We live in an age of skepticism. Our society places such faith in empirical reason, historical progress, and heartfelt emotion that it’s easy to wonder: Why should anyone believe in Christianity? What role can faith and religion play in our modern lives? In this thoughtful and inspiring new book, pastor and New York Times bestselling author Timothy Keller invites skeptics to consider that Christianity is more relevant now than ever. As human beings, we cannot live without meaning, satisfaction, freedom, identity, justice, and hope. Christianity provides us with unsurpassed resources to meet these needs. Written for both the ardent believer and the skeptic, Making Sense of God shines a light on the profound value and importance of Christianity in our lives.
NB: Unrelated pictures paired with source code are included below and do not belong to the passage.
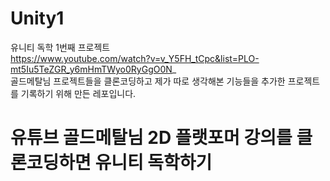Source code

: # Unity1
유니티 독학 1번째 프로젝트 <br>
https://www.youtube.com/watch?v=v_Y5FH_tCpc&list=PLO-mt5Iu5TeZGR_y6mHmTWyo0RyGgO0N_ <br>
골드메탈님 프로젝트들을 클론코딩하고 제가 따로 생각해본 기능들을 추가한 프로젝트를 기록하기 위해 만든 레포입니다.

# 유튜브 골드메탈님 2D 플랫포머 강의를 클론코딩하면 유니티 독학하기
The Lily of the Field and the Bird of the Air

The Lily of the Field and the Bird of the Air

Author: Søren Kierkegaard

Publisher: Princeton University Press

Published: 2018-04-03

Total Pages: 126

ISBN-13: 0691180830

DOWNLOAD EBOOK

A masterful new translation of one of Kierkegaard's most engaging works In the Sermon on the Mount, Jesus tells his followers to let go of earthly concerns by considering the lilies of the field and the birds of the air. Søren Kierkegaard's short masterpiece on this famous gospel passage draws out its vital lessons for readers in a rapidly modernizing and secularizing world. Trenchant, brilliant, and written in stunningly lucid prose, The Lily of the Field and the Bird of the Air (1849) is one of Kierkegaard's most important books. Presented here in a fresh new translation with an informative introduction, this profound yet accessible work serves as an ideal entrée to an essential modern thinker. The Lily of the Field and the Bird of the Air reveals a less familiar but deeply appealing side of the father of existentialism—unshorn of his complexity and subtlety, yet supremely approachable. As Kierkegaard later wrote of the book, "Without fighting with anybody and without speaking about myself, I said much of what needs to be said, but movingly, mildly, upliftingly." This masterful edition introduces one of Kierkegaard's most engaging and inspiring works to a new generation of readers.